Anne ve baba, eğer ailede göz tembelliği veya şaşılık gibi bir göz problemi varsa çocuklarında görülme riski daha fazla olabileceğinden çocuklarını geciktirmeden
göz muayenesinden geçirmeleri gerekir. Eğer göz tembelliği teşhis edilip tedavi verilmişse, bu tedaviyi aynen uygulamaları, çocuklarının gelecekteki görme
düzeyleri açısından oldukça belirleyici olacağını unutmamaları ve çocuğu da tedaviye teşvik edecek şekilde davranış yöntemleri geliştirmeleri uygun olacaktır.
( Op.Dr. Tülay Kılıç )
Prematüre bebeklerin korkulu rüyası: Körlük
İnsanların hayatlarında en mutlu olduğu anların başında, anne baba olduklarını öğrendikleri ve bebeklerini kucaklarına aldıkları an gelir. Bebekleri prematüre doğan ebeveynler için ise yorucu bir maraton başlar. Onlar için en önemli şey bebeğin yaşamasıdır. Gelişen tıp teknolojisi sonucunda geçmişe oranla daha çok bebek yaşatılıyor. Ancak bu olumlu gelişme beraberinde, erken teşhis edilmediği taktirde her iki gözde de körlüğe yol açan Prematüre Retinopatisi hastası bebeklerin sayısında da artışa neden oluyor. Hastalığın körlüğe dönüşmesini engellemenin tek yolu ise erken teşhis ve tedaviden geçiyor.

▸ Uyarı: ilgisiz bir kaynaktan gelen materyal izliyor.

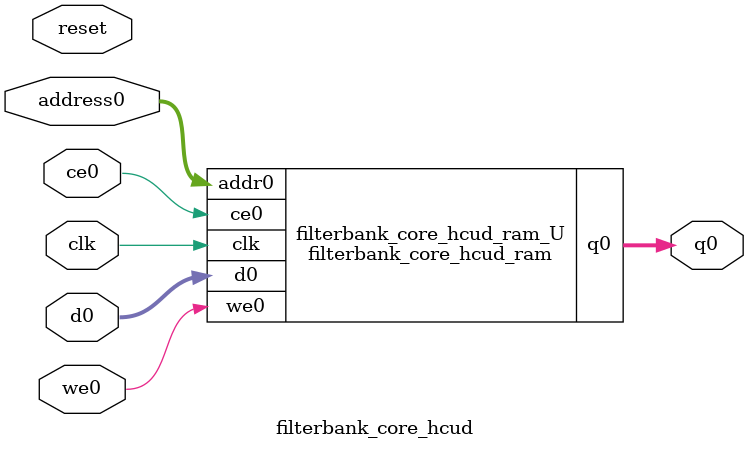
<source format=v>

`timescale 1 ns / 1 ps
module filterbank_core_hcud_ram (addr0, ce0, d0, we0, q0,  clk);

parameter DWIDTH = 32;
parameter AWIDTH = 5;
parameter MEM_SIZE = 32;

input[AWIDTH-1:0] addr0;
input ce0;
input[DWIDTH-1:0] d0;
input we0;
output reg[DWIDTH-1:0] q0;
input clk;

(* ram_style = "block" *)reg [DWIDTH-1:0] ram[0:MEM_SIZE-1];




always @(posedge clk)  
begin 
    if (ce0) 
    begin
        if (we0) 
        begin 
            ram[addr0] <= d0; 
            q0 <= d0;
        end 
        else 
            q0 <= ram[addr0];
    end
end


endmodule


`timescale 1 ns / 1 ps
module filterbank_core_hcud(
    reset,
    clk,
    address0,
    ce0,
    we0,
    d0,
    q0);

parameter DataWidth = 32'd32;
parameter AddressRange = 32'd32;
parameter AddressWidth = 32'd5;
input reset;
input clk;
input[AddressWidth - 1:0] address0;
input ce0;
input we0;
input[DataWidth - 1:0] d0;
output[DataWidth - 1:0] q0;



filterbank_core_hcud_ram filterbank_core_hcud_ram_U(
    .clk( clk ),
    .addr0( address0 ),
    .ce0( ce0 ),
    .d0( d0 ),
    .we0( we0 ),
    .q0( q0 ));

endmodule


</source>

Bebeklerin gözlerindeki damarlar, doğuncaya kadar gelişir. Erken doğan bebeklerde bu gelişme tamamlanmadığı için doğduktan sonra da devam eder. Prematüre bebekleri yaşatmak için yüksek konsantrasyonlarda verilen oksijen, gözdeki damarların anormal gelişmesine sebep olur. Bunun sonucunda ise damarlanması tamamlanmamış bebeklerin retinalarında kısaca ROP olarak tabir edilen, Prematüre Retinopatisi hastalığı meydana gelir. Erken dönemde tedavi edilmezse her iki gözde de körlüğe yol açar.
Prematüre Retinopatisi’nin en sık görüldüğü grup 1.000 gramın altında doğanlardır. Bu nedenle 1500 gramın altında ve 32’inci haftadan önce doğmuş tüm bebeklerin mutlaka ROP muayenesinin yapılması gerekir. Yeni doğan bebekler konusunda uzmanlaşmış çocuk doktorları ve oftalmalogların birlikte çalışması ile ROP’un erken tanısı ve tedavisi mümkündür. Bebeklerde rastlanan akciğer, kalp damar rahatsızlıkları, ağır enfeksiyonlar ve beyinde yaşanabilecek problemler de retinopati riskini artırmaktadır.
Doğumdan sonra 4-6 hafta arasında mutlaka göz muayenesinin yapılması gerekir, hafiften ağıra doğru beş evresi bulunan ROP tedavisindeki başarı, hastalığın evresiyle ilintilidir. İlk iki evresinde takibi yeterlidir. Üçüncü evreden itibaren ise lazer ve krio tedavisine başlanılması gerekir. Hastalık tedavide en iyi sonucu üçüncü evrede verir. Dördüncü ve beşinci evrelerde yapılması zorunlu cerrahi müdahalede ise başarılı sonuç pek yüksek değildir.
Yeni doğan tüm bebeklerin ilk bir ay içinde göz muayenesinin yapılması sadece ROP değil, birçok göz hastalığının zamanında tanısının konması ve başarılı tedavi olanağını sağlaması açısından önemlidir.